As reported recently by Government Executive (A Cyber Workforce Strategy is Coming From the White House, Along With an Implementation Body to Make Sure it Works), every government agency that utilizes AI – or wants to utilize AI – knows that cyber workers need deep technical expertise and access to the insights and tools necessary to make critical decisions faster and move their missions forward.
However, finding qualified cyber workers is difficult. The latest estimates put the number of vacancies at over 714,000, according to CyberSeek, a project backed by the National Institute of Standards and Technology.
And this shortage is occurring just as the federal government is beginning to embrace AI and its benefits: the insights and tools necessary to make critical decisions faster, improve workforce productivity, and move their missions forward.
During a cyber workforce summit this summer, Camille Stewart Gloster, deputy national cyber director for technology and ecosystem security, said, "This is a really good opportunity to elevate the good work that's going on… and replicate it where needed, add on to it."
Across the federal government, agencies and departments use various strategies and programs to broaden the talent pool and fill jobs.
Stewart Gloster stated that the strategy is unique because it won't focus only on the federal cyber workforce but instead take a broader lens not limited to the federal government's cyber workers alone.
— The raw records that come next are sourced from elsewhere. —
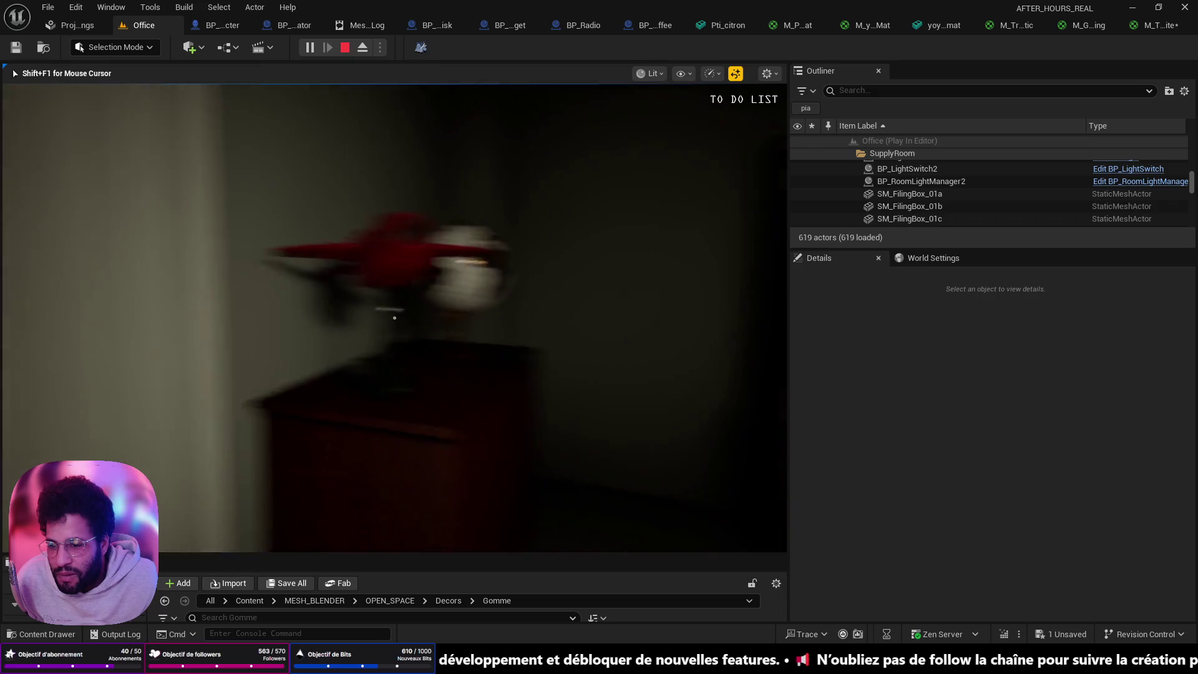
key("w")
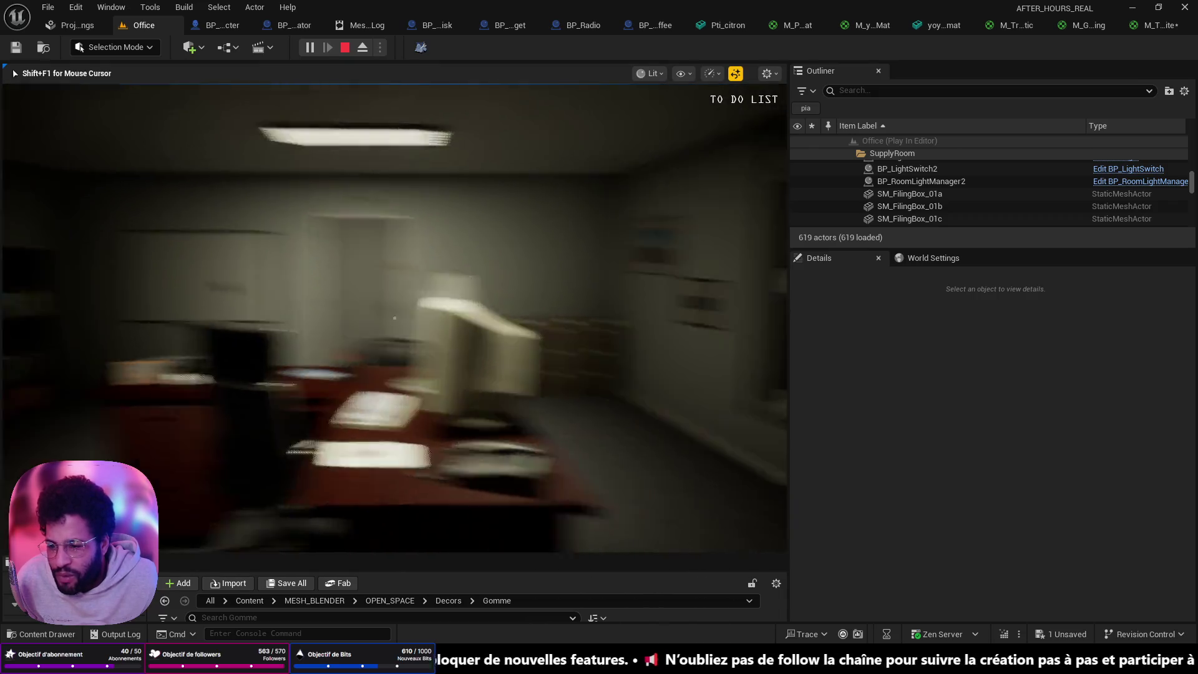
key("w")
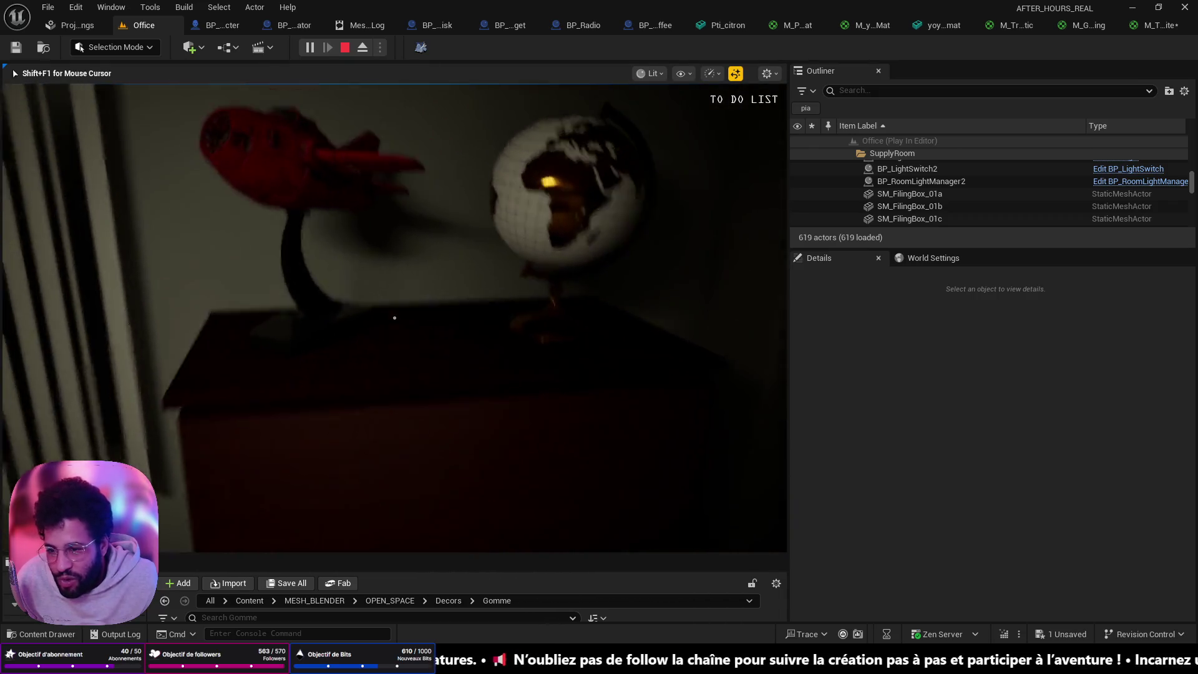
key("w")
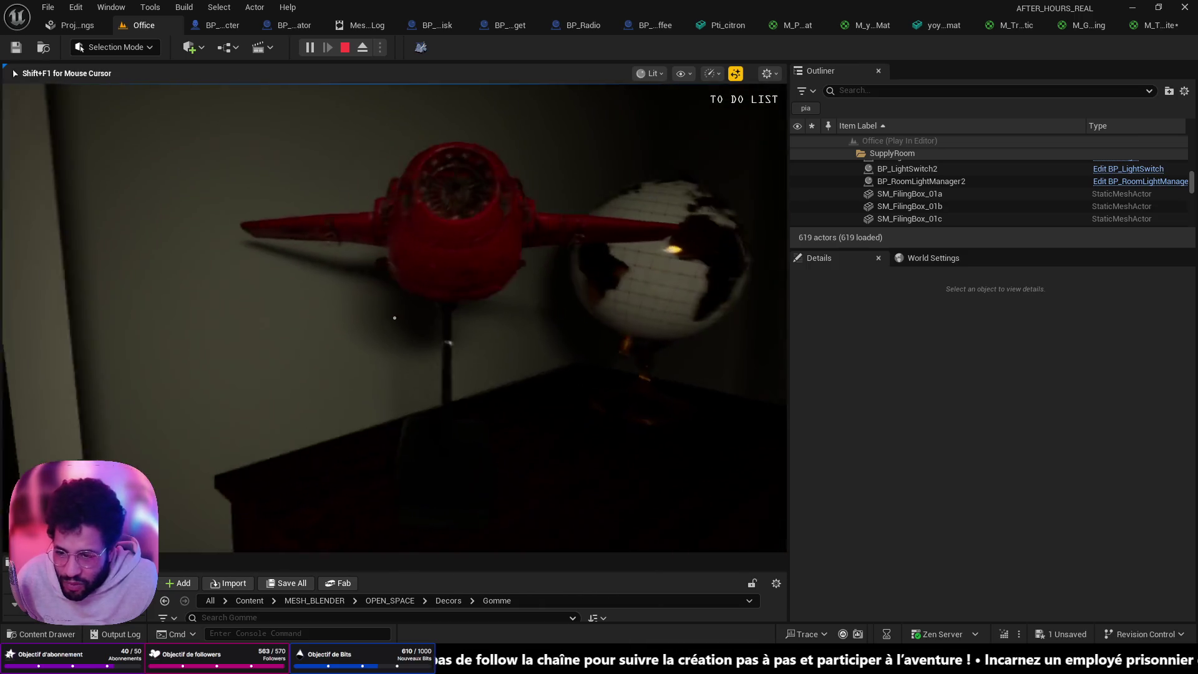
key("s")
Gloster said the office would be looking for input from within and outside the federal government, including the Office of Personnel Management and the Office of Management and Budget.
A common difficulty is increasing the collection of new cyber talent while improving the retention of existing talent. Enabling the free flow movement between the public and private sectors, fostering workplace cultures, and reskilling and upskilling talent is essential for retention.